Dark Souls II preview

  • Breaking
  • 06/02/2014

By Matthew Codd

"You died." If you've ever played Dark Souls, that's a phrase you will be intimately familiar with - by design, it's a brutal and unforgiving game.

However, the difficulty is carefully crafted, the kind where every death is a learning experience that keeps you coming back for more. When you die in Dark Souls, you curse yourself for the mistakes you made, not the game for being unfair.

I believe that it's this balance, coupled with an incredible amount of depth in character customisation and combat mechanics, that made Dark Souls such a breakaway hit when it released in 2011. If there's one thing the title's cult following wants from a sequel, it's more of the same; judging from the preview build I played, that's exactly what From Software is delivering with Dark Souls II.

Rather than going the direction that many sequels do and trying to innovate or create a new, unique experience, Dark Souls II is essentially a bigger Dark Souls with a new plot and some minor mechanical tweaks. The core experience is near identical, so you can take it as a given that if you liked the first game, you'll like this one.

As an action RPG, combat is front and centre in Dark Souls II. It's essentially the same as in the first game, a slow paced but deeply tactical affair where knowing and predicting enemy movements is paramount and mistakes come with a heavy cost.

Dark Souls II

Changes to the formula are few: backstabs are no longer invincible, and you can equip three weapons per hand for on-the-fly switching instead of two. There's also a new petrify status effect, though I didn't get to see it in action.

Perhaps the most significant change is not to directly to do with combat itself, but the consequences for failure: each fall now comes with a 5 percent penalty on your max HP. Repeated deaths will see your health bar shrinking further and further, but luckily it can't drop lower than 50 percent.

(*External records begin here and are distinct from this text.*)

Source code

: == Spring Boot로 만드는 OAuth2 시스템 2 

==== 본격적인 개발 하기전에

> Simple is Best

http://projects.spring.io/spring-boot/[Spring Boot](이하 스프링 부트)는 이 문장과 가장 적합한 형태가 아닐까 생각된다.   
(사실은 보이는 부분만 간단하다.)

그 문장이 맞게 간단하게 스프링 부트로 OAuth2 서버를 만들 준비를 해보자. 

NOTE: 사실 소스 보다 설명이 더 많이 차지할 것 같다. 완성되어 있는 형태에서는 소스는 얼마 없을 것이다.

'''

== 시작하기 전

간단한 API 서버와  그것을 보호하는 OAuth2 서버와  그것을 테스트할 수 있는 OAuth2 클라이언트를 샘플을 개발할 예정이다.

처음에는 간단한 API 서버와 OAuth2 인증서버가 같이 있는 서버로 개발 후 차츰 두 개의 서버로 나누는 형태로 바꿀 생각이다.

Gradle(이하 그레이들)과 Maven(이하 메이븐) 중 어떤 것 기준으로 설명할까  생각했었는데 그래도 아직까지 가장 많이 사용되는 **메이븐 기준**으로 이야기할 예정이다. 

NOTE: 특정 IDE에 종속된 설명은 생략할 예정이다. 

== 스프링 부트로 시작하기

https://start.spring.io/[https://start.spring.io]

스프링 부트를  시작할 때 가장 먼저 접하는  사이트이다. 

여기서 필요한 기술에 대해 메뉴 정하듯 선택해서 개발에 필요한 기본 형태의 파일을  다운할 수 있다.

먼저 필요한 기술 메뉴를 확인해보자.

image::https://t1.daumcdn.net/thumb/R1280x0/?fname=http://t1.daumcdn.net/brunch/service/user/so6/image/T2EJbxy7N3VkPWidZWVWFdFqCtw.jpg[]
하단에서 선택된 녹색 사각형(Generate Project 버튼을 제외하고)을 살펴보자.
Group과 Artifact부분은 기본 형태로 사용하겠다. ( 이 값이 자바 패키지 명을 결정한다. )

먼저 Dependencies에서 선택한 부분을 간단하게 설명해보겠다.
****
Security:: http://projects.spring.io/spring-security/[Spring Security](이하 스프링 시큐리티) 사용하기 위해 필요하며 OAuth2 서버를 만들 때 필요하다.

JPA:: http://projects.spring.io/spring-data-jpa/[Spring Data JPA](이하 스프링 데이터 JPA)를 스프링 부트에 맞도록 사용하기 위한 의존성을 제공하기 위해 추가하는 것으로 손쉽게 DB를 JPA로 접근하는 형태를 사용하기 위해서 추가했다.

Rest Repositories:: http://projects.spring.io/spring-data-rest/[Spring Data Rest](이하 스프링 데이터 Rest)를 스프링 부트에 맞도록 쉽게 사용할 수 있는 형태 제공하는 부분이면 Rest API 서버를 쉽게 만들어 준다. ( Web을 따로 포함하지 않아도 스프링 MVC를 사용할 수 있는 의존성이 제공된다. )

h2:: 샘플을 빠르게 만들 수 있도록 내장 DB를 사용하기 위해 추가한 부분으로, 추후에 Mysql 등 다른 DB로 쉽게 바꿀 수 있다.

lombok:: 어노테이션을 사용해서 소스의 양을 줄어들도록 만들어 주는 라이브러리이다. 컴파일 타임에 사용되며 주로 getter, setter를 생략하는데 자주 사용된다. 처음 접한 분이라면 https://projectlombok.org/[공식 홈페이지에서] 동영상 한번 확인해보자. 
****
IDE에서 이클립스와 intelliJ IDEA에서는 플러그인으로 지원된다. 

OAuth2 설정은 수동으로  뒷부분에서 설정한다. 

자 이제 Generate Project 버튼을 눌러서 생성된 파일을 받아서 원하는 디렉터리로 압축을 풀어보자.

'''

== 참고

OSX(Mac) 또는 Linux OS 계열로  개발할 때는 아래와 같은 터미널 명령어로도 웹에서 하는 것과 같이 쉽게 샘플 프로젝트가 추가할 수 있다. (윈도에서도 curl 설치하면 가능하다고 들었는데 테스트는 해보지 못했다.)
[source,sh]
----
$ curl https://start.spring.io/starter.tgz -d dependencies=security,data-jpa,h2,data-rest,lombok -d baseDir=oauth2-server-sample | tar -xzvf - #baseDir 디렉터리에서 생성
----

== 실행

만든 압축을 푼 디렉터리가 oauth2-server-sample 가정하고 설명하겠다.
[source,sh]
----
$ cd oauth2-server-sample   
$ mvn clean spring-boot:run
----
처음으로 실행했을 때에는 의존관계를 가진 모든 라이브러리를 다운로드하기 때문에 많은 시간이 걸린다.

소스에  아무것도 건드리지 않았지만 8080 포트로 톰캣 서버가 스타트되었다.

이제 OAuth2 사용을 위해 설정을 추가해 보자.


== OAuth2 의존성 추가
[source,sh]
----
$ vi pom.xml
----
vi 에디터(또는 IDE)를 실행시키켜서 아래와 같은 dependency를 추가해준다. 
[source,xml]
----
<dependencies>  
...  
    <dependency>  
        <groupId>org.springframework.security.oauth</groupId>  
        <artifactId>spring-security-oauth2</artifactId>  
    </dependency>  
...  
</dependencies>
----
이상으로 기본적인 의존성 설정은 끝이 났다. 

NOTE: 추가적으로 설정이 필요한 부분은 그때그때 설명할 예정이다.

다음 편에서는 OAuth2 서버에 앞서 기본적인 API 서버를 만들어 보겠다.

While an interesting idea, I'm not convinced that it's the best fit for a game like Dark Souls. As strategical as combat is, there's a large trial-and-error component as you figure how exactly to approach each new enemy; punishing failure like this just doesn't mesh well with that kind of design. Learning how to succeed by failing repeatedly is fine, but that gets undermined when a loss puts you at a disadvantage on the next attempt.

You can recover your lost health, of course, but the items to do so are few and far between. At some point in the game they become available for purchase, but I ran into a seemingly insurmountable obstacle before I had access to any vendor, let alone one selling the consumable in question.

Which brings me to what concerned me most about the preview build: balance. Dark Souls was a merciless game, but it was fair in its brutality. When you died, it was because you made a mistake - and that was a mistake you knew not to make in the future. As plentiful as deaths were in that game, every one of them was a learning opportunity.

This is true enough for much of what I played of Dark Souls II, but for at least a few encounters, success seemed more to do with luck than anything else. One particular battle against a group of patrolling foes bested me probably 10 or 15 times, yet I never felt like I was learning how to fight back and victory felt hinged on luck more than anything.

The melee starts when you reach the top of a ladder. If you're lucky, one enemy will be right there for you to fight one-on-one and maybe kill before the other two rush you; if not, the three will be further along their patrols, equidistant from you, and will all rush you at once. With your back against a giant pit, you have little room to maneuver, and beating all three at once seems nigh-impossible. The worst part? This is within the first hour of the game.

It could just be that I'm bad at the game, and part of the charm of Dark Souls is its take-no-prisoners approach. I'm not going to pretend I'm some sort of master, but I got as far as Blighttown in the first game and, hard as it was, that game never felt unfair in its difficulty. In this one encounter, Dark Souls II did.

Despite these concerns, Dark Souls II is looking like a game that knows why its predecessor worked and runs with that, instead of trying to reinvent the franchise. The tweaks are there, but ultimately, it's a revisit to Dark Souls - and something tells me that's just what fans want.